ANKARA (03.07.2015)- 1983 yılında kurulan ilk taş ocağı ile başlayan çevre katliamı bugün taş ocağı sayısını 11’e çıkartarak halkın can güvenliğini hiçe sayıyor. Toplamda 11 taş ocağı faaliyeti mevcut, yerleşim yerine yaklaşık 100 metre mesafe yakınlığında olan yerde dinamit patlatılarak bölge halkının can güvenliği de tehlikeye atılıyor. 2013 yılından beridir çeşitli eylem ve etkinlikler düzenleyen bölge halkı son olarak meclise soru önergeleri verdi.Ancak geçen zaman içerisinde değişen hiçbir şey olmadı
Bölge halkı isyanı büyütmeye devam ediyor.
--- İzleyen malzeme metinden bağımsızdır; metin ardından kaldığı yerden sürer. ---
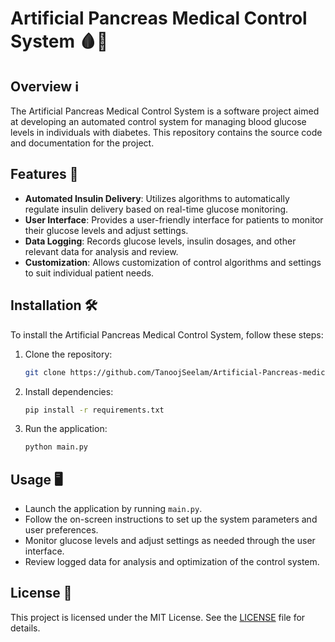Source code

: # Artificial Pancreas Medical Control System 🩸💉

## Overview ℹ️

The Artificial Pancreas Medical Control System is a software project aimed at developing an automated control system for managing blood glucose levels in individuals with diabetes. This repository contains the source code and documentation for the project.

## Features 🚀

- **Automated Insulin Delivery**: Utilizes algorithms to automatically regulate insulin delivery based on real-time glucose monitoring.
- **User Interface**: Provides a user-friendly interface for patients to monitor their glucose levels and adjust settings.
- **Data Logging**: Records glucose levels, insulin dosages, and other relevant data for analysis and review.
- **Customization**: Allows customization of control algorithms and settings to suit individual patient needs.

## Installation 🛠️

To install the Artificial Pancreas Medical Control System, follow these steps:

1. Clone the repository:

   ```bash
   git clone https://github.com/TanoojSeelam/Artificial-Pancreas-medical-control-system.git
   ```

2. Install dependencies:

   ```bash
   pip install -r requirements.txt
   ```

3. Run the application:

   ```bash
   python main.py
   ```

## Usage 🖥️

- Launch the application by running `main.py`.
- Follow the on-screen instructions to set up the system parameters and user preferences.
- Monitor glucose levels and adjust settings as needed through the user interface.
- Review logged data for analysis and optimization of the control system.

## License 📝

This project is licensed under the MIT License. See the [LICENSE](LICENSE) file for details.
Taş ocakları sayısındaki artış ve yerleşkeye yakın olan çalışmalar sonrası artık hiçbir şey eskisi gibi değil. Çevre katliamı nedeniyle arıcılık ve hayvancılık ile geçimini sağlayan bölge halkının, hayvanları telef olmuş vaziyette. Sulama yapılmadan daha fazla tonaj taş üretmek için yapılan patlamalar sonrası yoğun toz bulutu arıların telefine neden olmuş durumda.
Tarım ve bahçe üretimi durmuş vaziyette; yoğun toz bulutları nedeniyle meyve ağaçları ve sebzecilik yapan üreticiler de artık üretim yapamadıklarını dile getiriyor. Mahalle muhtarının konuyla ilgili yapmış olduğu açıklamada;
“Ankara Büyükşehir Belediyesi’nin çıkardığı yasadan önce burası bir belediyeydi, sonrasında muhtarlıkla yönetilmeye başladı. Belediye ile yönetilirken, içme suyumuz daha ucuz ve merkeze ulaşım sorunumuz yoktu. Belediyenin kendi ekipmanları olduğu için ambulanstan tutun su ve benzeri sıkıntılara anında müdahale edebiliyorduk. Bugün bu imkanlarımız yok. Üstelik Mamak belediyesinin yetersiz kaldığı ortada. ÇED raporu olmadığı halde burada kurulan taş ocakları ilk günkü gibi zararsız değil. İş imkanı gibi cazip gelecek nedenler ile yıllar öncesinde tek taş ocağı ile başlanan bu süreç bugün mahallemize 100 metre uzaklıkta dinamit patlatılır hale geldi. Üstelik elektiriği yerel hattan kullandıkları için sıklıkla elektirik kesintisi sorunu yaşanmaktadır. Bu elektirik kesintileri sonrası yer altı dinamo sistemiyle kurulan içme suyu sistemimiz sürekli arıza veriyor. Yeraltı sularımız ise taş ocaklarının açmış olduğu derin kuyular nedeniyle kirletilmiş ve azalmış durumda. Hayvancılık yapamıyoruz. Meyve ve sebze üretimi yapamıyoruz. Eskiden nüfusu artan bir belde iken bugün göç veren konumdayız. Taş ocakları nedeniyle Elmadağ yolumuz kapandı. Çevre yolu dışındaki alternatif Elmadağ yolumuzu dinamitleyerek yok etiler. Bu yüzden geçtiğimiz günlerde halkımız ile taş ocağı şantiyesi içerisinde eylem yaptık. Mahalle halkının sabrı kalmadı ve geçenler de şantiyenin olduğu yerde arbade çıktı. Jandarma ve kolluk güçlerine mukavemetten kaynaklı dava açıldı. Mamak Kaymakamlığı daha öncesinde defalarca randevu talebimizi kabul etmezken, bu olaydan sonra bizi çağırdı. Belde halkı olarak yaşananları anlattık. Artık bu taş ocaklarını beldemizde istemiyoruz. Toz bulutları yüzünden koah- astım vb. solunum yolu hastalıkları arttı. Bu yüzden bundan sonra ki süreçte eylem ve etkinliklerimizi sürdüreceğiz’’ dedi.
Konuya dair yapılan görüşmelerde kamuoyu oluşturmak istediklerinin vurgusunu yapan belde halkı kadınları, eylem ve etkinliklerde ön sırada olmayı sürdürüyor. 05.07.2015 (Pazar) belde meydanında yapılacak büyük miting hazırlıkları sürerken, beldeye gelen ÇED raporu şirketi elemanları beldeye sokulmadı. Kaymakamlıktan alınan kararla faaliyetlerine bir hafta ara verilmesi kararlaştırıldı, taş ocakları sahipleri ise sessizliğini sürdürüyor.
Doğaya ve çevrelerine sahip çıkmakta olan belde halkı ise kararlıkla mücadele edeceklerini vurgusunu yapıyor.